## Work order
Write out the lines from the start of the items through the line containing "Только сертифицированные", keeping every character the same.

"""

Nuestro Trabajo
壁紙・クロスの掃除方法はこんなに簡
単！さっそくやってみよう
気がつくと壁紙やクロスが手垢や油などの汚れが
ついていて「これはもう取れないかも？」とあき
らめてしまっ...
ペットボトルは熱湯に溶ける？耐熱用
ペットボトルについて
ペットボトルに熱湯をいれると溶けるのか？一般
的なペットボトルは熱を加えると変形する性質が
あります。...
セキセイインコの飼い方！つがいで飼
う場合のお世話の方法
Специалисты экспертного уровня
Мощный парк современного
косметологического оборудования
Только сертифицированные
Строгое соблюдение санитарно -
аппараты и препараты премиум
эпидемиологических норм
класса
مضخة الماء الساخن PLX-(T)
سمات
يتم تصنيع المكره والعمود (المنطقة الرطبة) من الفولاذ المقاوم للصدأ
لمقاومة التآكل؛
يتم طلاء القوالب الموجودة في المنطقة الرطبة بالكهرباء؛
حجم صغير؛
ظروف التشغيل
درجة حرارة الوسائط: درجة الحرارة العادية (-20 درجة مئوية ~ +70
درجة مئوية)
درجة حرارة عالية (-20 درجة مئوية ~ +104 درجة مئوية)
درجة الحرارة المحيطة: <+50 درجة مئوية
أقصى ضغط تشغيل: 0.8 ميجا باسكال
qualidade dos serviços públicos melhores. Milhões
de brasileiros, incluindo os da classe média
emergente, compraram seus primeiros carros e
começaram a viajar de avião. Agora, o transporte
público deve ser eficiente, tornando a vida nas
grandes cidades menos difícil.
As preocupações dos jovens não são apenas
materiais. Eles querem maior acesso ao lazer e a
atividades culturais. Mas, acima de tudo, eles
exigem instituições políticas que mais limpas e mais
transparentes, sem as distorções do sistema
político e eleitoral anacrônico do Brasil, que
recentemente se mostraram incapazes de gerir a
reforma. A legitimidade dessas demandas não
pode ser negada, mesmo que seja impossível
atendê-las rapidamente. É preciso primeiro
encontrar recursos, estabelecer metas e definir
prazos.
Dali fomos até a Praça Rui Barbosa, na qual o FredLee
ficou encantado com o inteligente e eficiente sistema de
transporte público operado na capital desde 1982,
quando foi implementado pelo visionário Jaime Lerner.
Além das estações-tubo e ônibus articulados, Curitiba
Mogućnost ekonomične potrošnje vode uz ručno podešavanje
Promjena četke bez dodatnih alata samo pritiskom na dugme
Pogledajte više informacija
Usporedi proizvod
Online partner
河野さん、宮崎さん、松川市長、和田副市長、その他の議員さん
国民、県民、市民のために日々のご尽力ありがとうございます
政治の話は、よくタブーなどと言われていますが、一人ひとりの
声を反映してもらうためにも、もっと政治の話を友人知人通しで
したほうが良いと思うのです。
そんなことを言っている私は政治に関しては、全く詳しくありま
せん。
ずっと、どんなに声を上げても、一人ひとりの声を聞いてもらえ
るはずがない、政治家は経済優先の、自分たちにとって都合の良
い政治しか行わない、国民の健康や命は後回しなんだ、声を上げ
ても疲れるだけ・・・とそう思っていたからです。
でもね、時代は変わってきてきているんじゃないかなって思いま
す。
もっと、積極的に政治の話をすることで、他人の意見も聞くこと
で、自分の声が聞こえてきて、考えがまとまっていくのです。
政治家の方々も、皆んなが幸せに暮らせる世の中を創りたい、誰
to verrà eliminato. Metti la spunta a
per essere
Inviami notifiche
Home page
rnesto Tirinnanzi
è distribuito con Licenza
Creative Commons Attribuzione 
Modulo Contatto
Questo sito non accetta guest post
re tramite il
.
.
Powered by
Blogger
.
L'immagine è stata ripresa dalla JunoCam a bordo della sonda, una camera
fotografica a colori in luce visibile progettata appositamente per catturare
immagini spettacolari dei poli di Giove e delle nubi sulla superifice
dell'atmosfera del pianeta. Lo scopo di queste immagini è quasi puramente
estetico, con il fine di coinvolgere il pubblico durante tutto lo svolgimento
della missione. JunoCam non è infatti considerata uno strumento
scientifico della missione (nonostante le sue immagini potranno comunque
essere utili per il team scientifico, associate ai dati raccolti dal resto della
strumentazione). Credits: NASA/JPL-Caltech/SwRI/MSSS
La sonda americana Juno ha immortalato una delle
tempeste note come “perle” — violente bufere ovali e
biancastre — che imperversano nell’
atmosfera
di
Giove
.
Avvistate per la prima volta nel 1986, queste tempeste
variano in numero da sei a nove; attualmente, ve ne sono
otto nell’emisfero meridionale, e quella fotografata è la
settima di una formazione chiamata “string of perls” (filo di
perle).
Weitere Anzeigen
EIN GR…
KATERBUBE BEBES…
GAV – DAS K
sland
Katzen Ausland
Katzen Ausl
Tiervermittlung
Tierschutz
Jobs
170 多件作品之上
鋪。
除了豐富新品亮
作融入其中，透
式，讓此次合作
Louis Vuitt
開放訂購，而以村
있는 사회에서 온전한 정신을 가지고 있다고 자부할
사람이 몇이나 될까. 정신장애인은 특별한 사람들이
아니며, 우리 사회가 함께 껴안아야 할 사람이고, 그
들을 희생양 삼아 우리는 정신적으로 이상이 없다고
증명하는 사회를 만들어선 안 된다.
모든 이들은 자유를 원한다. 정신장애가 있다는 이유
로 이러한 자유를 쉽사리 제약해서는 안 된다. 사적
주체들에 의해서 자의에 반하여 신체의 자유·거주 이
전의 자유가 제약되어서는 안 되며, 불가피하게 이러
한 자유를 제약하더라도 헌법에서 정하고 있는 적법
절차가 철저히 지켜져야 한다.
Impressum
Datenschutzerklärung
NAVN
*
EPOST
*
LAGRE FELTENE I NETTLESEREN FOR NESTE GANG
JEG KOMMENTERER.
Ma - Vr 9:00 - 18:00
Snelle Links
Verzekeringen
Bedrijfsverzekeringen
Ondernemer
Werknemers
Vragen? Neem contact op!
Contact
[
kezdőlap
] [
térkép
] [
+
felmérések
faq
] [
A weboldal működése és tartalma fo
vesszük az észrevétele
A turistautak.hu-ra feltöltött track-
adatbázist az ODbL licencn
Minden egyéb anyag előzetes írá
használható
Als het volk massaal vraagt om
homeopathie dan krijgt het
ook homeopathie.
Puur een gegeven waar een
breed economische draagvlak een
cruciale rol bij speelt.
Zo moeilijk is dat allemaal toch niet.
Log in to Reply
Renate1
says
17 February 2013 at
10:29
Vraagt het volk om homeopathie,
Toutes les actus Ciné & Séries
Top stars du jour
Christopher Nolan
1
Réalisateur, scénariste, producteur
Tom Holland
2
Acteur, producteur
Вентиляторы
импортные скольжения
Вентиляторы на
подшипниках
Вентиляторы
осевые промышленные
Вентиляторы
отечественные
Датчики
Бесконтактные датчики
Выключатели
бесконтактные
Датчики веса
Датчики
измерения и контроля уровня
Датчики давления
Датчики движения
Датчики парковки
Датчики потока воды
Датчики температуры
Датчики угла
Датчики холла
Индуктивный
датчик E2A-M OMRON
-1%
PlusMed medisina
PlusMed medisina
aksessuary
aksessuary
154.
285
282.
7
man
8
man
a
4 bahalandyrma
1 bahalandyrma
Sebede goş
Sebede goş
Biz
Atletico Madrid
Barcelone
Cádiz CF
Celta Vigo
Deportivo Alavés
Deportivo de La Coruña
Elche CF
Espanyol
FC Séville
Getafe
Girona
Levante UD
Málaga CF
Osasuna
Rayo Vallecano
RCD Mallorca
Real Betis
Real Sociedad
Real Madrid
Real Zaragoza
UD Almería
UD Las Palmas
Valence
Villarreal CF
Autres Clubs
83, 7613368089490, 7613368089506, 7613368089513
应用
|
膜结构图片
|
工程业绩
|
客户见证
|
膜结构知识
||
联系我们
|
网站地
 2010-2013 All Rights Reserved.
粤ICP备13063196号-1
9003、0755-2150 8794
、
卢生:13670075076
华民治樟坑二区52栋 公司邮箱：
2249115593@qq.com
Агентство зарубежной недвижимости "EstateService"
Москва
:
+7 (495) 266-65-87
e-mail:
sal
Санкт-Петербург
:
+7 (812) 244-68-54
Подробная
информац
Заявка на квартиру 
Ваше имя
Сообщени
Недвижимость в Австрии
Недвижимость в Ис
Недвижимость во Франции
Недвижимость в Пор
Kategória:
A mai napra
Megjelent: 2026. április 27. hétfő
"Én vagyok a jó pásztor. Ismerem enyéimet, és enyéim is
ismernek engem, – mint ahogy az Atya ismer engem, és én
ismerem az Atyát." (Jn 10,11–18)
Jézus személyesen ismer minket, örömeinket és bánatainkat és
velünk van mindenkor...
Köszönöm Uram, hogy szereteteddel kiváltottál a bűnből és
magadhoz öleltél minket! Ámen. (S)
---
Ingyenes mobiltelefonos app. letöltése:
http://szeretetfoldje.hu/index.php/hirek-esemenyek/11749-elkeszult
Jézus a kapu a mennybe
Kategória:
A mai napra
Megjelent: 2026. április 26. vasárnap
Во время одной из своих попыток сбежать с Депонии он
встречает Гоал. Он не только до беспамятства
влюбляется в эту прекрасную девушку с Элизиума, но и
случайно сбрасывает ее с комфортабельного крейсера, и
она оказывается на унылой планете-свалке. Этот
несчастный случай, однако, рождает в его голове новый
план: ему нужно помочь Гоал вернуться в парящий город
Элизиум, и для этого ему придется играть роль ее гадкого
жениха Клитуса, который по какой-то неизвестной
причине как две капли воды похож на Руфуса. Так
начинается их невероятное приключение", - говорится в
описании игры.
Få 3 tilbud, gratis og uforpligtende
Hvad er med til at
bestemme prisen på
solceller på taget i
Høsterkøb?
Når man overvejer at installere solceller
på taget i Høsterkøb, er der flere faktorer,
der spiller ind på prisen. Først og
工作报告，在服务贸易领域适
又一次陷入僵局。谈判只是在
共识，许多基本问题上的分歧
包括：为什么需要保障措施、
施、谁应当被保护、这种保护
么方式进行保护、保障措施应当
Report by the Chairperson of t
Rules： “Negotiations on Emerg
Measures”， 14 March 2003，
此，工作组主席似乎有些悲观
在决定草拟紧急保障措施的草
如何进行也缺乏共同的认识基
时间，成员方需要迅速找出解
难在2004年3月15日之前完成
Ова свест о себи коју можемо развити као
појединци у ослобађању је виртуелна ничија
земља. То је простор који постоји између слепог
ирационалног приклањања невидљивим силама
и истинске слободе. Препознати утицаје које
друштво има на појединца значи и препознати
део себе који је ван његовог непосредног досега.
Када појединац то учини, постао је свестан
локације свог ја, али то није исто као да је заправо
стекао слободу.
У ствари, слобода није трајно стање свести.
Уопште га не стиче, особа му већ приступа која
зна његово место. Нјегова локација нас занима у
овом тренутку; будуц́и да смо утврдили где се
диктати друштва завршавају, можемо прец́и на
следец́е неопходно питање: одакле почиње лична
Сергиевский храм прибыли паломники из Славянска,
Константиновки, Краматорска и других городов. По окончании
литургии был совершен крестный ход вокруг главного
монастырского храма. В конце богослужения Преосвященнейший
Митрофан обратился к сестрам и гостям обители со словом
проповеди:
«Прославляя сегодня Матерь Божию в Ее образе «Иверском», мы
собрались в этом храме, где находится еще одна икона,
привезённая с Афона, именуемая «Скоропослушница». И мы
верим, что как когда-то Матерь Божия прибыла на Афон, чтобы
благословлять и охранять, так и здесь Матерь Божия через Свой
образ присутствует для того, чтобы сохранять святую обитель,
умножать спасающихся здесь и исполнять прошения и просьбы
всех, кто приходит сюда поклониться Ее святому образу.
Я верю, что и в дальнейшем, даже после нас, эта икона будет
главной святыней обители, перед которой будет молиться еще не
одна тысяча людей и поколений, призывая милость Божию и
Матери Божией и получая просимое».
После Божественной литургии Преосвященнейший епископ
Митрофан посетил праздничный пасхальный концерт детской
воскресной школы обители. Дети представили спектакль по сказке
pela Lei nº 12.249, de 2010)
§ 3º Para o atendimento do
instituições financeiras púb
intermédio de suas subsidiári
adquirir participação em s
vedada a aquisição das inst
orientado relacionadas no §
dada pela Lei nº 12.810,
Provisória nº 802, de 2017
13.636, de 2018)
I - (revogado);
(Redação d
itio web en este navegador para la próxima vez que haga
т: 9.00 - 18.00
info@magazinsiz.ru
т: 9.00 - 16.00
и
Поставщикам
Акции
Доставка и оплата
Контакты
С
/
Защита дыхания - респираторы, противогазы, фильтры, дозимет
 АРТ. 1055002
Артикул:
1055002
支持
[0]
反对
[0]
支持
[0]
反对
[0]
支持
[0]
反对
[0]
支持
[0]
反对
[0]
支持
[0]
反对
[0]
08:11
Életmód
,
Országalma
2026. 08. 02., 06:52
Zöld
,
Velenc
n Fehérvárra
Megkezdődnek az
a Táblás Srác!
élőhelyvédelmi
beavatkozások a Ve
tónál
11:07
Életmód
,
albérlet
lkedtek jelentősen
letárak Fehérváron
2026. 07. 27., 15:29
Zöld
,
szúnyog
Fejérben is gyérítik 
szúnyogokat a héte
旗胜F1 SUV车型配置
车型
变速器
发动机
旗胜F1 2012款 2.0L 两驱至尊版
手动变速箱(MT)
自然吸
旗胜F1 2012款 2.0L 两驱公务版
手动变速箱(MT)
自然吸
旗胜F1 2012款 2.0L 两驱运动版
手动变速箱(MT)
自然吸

"""

## Solution
Nuestro Trabajo
壁紙・クロスの掃除方法はこんなに簡
単！さっそくやってみよう
気がつくと壁紙やクロスが手垢や油などの汚れが
ついていて「これはもう取れないかも？」とあき
らめてしまっ...
ペットボトルは熱湯に溶ける？耐熱用
ペットボトルについて
ペットボトルに熱湯をいれると溶けるのか？一般
的なペットボトルは熱を加えると変形する性質が
あります。...
セキセイインコの飼い方！つがいで飼
う場合のお世話の方法
Специалисты экспертного уровня
Мощный парк современного
косметологического оборудования
Только сертифицированные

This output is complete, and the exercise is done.